Record list:
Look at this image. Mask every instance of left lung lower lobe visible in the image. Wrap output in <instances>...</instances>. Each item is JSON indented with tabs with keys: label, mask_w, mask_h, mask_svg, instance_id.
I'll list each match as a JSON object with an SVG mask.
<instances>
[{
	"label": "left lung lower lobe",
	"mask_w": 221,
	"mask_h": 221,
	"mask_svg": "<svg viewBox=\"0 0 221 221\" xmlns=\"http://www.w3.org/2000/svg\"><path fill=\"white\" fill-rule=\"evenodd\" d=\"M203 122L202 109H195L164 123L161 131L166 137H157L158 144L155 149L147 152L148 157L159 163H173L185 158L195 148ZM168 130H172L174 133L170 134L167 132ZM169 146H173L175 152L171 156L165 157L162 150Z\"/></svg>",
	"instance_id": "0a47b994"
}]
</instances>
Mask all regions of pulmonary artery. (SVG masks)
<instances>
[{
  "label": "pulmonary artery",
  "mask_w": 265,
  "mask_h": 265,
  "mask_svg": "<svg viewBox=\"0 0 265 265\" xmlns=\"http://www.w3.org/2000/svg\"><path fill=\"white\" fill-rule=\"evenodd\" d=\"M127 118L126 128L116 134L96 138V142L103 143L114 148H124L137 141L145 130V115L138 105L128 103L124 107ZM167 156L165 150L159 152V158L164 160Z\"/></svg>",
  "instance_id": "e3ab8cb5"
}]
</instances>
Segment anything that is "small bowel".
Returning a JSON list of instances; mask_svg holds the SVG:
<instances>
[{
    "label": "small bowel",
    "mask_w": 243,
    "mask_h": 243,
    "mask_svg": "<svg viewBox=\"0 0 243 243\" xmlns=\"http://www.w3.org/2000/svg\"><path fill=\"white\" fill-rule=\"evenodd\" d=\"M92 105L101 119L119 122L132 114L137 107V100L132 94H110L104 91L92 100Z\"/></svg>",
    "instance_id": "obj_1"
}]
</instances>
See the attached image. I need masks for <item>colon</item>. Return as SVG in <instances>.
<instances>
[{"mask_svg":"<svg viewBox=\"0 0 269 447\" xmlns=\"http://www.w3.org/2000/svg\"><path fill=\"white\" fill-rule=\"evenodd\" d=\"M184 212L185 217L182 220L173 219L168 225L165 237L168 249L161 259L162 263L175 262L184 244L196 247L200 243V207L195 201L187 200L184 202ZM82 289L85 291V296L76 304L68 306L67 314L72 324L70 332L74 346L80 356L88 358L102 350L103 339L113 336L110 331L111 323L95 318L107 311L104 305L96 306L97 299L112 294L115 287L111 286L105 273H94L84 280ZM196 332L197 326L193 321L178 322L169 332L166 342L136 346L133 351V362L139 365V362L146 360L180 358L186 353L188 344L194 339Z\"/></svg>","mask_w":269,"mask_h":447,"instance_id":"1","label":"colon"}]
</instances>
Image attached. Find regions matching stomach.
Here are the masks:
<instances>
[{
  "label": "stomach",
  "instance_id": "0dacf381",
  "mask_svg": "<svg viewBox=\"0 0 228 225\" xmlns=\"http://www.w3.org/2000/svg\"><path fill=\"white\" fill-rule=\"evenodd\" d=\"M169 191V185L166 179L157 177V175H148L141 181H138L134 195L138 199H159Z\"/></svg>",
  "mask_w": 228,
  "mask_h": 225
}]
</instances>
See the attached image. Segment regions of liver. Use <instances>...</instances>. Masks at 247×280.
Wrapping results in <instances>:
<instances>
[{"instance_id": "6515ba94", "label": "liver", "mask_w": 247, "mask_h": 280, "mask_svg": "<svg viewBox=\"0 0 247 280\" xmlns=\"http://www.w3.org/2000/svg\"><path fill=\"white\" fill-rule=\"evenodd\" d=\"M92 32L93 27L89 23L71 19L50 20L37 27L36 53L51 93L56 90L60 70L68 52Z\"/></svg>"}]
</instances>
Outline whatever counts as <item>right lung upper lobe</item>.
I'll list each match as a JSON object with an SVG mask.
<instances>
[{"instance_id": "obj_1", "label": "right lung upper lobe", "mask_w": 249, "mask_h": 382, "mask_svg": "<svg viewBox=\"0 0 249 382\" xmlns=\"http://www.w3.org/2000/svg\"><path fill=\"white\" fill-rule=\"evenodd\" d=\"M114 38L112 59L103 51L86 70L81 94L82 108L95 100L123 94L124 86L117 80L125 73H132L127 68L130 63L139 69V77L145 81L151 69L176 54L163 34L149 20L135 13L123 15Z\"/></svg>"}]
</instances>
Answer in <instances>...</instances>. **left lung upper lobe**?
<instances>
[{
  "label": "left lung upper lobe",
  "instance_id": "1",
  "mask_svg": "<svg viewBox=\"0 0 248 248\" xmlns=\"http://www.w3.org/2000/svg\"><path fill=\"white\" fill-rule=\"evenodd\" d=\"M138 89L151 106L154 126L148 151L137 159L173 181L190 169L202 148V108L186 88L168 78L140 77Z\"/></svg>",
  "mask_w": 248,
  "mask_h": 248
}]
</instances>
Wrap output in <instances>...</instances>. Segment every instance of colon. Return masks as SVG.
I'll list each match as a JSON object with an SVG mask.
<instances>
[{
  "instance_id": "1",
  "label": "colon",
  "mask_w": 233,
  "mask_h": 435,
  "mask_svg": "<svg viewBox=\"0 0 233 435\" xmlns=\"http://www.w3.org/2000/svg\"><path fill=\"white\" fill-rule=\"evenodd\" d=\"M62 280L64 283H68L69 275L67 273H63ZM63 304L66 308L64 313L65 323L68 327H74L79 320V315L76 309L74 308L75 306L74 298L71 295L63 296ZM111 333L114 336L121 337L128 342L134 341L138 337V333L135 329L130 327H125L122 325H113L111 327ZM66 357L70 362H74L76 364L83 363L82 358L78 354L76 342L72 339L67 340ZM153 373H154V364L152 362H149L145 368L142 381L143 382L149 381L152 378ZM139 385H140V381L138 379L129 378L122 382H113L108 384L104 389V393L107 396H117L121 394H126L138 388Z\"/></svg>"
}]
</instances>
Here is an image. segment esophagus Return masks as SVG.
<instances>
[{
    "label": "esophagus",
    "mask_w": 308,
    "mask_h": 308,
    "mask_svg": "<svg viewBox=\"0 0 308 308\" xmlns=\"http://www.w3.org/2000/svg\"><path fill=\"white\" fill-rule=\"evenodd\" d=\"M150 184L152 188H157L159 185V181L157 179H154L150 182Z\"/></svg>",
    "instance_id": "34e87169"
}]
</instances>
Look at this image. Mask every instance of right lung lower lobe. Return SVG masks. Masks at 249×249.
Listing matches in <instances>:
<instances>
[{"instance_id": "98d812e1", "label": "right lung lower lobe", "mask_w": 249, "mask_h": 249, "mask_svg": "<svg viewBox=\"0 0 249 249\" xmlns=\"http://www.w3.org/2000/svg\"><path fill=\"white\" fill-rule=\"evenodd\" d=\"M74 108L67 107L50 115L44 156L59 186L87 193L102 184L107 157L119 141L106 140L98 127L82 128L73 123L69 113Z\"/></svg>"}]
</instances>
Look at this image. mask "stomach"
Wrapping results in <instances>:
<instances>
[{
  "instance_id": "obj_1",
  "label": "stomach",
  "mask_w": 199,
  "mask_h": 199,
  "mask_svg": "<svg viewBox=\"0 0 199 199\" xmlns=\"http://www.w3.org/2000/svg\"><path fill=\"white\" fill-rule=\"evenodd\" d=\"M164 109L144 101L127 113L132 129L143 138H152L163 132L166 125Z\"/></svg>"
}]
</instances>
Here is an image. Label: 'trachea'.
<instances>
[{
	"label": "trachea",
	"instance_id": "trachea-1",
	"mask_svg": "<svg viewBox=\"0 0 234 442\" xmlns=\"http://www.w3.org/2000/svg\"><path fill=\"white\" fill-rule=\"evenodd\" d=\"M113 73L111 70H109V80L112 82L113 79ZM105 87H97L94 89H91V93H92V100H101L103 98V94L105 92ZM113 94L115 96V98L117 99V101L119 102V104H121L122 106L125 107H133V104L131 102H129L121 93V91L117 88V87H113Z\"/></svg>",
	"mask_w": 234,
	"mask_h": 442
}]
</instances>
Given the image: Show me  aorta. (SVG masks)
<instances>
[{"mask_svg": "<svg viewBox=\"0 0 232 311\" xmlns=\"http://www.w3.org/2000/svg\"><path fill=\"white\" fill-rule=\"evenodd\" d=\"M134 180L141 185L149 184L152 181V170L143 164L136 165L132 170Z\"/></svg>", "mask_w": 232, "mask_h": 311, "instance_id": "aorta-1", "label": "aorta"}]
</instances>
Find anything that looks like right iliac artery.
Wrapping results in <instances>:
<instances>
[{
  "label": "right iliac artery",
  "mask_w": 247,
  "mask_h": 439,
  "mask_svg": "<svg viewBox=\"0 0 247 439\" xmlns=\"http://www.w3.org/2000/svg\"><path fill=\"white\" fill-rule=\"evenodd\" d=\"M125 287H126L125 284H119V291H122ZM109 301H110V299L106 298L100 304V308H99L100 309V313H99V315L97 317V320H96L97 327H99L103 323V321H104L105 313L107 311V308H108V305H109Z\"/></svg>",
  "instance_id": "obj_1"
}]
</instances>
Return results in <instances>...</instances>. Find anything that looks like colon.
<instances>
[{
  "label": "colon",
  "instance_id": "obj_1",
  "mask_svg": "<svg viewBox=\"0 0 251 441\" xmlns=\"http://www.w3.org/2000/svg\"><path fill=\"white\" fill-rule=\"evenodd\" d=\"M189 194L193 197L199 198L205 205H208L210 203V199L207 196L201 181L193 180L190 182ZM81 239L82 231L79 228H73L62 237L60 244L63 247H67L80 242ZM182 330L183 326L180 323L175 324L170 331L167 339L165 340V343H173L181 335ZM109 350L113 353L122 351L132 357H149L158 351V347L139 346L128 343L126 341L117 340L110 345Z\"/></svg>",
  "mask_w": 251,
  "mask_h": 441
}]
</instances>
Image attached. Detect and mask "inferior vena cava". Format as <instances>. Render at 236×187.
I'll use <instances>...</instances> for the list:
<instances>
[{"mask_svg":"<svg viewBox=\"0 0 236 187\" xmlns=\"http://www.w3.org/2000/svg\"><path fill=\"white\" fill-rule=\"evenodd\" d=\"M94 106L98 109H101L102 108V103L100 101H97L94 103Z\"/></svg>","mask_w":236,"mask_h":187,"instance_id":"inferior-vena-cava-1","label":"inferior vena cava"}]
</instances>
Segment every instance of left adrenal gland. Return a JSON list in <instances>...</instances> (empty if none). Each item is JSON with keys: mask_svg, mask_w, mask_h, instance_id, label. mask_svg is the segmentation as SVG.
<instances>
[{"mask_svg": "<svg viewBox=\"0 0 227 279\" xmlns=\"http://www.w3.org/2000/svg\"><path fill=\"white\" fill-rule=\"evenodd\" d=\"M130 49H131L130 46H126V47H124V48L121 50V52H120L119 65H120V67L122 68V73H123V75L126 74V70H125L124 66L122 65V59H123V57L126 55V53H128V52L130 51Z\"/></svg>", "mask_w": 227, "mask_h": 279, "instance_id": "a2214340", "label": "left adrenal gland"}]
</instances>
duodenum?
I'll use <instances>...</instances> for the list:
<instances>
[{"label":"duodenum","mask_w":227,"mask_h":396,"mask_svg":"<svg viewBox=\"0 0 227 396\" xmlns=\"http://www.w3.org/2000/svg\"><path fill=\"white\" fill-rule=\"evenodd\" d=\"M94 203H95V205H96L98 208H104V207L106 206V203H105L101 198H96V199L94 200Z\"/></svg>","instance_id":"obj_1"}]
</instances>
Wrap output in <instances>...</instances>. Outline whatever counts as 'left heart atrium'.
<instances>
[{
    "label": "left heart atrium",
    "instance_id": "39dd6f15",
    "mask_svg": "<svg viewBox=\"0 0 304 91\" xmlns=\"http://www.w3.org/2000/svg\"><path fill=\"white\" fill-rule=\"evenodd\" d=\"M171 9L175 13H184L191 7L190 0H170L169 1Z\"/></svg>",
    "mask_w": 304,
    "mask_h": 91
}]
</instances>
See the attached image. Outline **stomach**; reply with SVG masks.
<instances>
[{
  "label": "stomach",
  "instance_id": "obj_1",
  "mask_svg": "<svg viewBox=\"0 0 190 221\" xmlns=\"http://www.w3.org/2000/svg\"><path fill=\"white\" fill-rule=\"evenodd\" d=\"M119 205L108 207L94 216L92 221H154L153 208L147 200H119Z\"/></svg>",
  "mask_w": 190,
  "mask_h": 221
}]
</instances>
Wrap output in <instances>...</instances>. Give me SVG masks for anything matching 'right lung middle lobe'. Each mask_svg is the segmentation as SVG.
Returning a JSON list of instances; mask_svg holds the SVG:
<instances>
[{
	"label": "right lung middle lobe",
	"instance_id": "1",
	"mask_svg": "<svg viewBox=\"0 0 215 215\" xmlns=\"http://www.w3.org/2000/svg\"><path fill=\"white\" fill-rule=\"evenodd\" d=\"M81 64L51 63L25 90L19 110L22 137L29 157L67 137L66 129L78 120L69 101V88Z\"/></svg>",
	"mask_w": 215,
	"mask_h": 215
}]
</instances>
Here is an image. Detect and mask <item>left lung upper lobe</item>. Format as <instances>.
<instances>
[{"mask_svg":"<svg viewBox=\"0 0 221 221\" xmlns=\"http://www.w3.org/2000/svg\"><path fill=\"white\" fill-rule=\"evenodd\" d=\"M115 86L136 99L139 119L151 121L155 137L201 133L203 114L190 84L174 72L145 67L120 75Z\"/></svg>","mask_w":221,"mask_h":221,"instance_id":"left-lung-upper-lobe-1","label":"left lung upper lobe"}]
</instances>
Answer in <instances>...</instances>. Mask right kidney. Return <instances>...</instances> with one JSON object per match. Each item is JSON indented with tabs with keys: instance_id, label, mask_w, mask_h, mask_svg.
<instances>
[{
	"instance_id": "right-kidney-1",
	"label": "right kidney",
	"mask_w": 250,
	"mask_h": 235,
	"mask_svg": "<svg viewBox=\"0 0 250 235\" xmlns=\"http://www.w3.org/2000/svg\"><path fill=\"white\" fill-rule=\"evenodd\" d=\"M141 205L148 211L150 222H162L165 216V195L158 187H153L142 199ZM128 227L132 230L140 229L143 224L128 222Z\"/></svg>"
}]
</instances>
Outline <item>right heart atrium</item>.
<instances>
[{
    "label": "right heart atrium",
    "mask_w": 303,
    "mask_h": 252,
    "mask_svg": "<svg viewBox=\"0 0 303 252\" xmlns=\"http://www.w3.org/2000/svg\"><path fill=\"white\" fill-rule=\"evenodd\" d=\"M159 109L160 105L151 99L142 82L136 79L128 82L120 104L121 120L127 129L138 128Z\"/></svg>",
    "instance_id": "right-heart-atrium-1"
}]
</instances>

What to produce: Which lines of the material above contain the word "artery", matching case exactly? Select each of those lines and copy it out.

Right answer:
Mask all regions of pulmonary artery. (SVG masks)
  "label": "pulmonary artery",
Find anything that looks like right iliac artery.
  "label": "right iliac artery",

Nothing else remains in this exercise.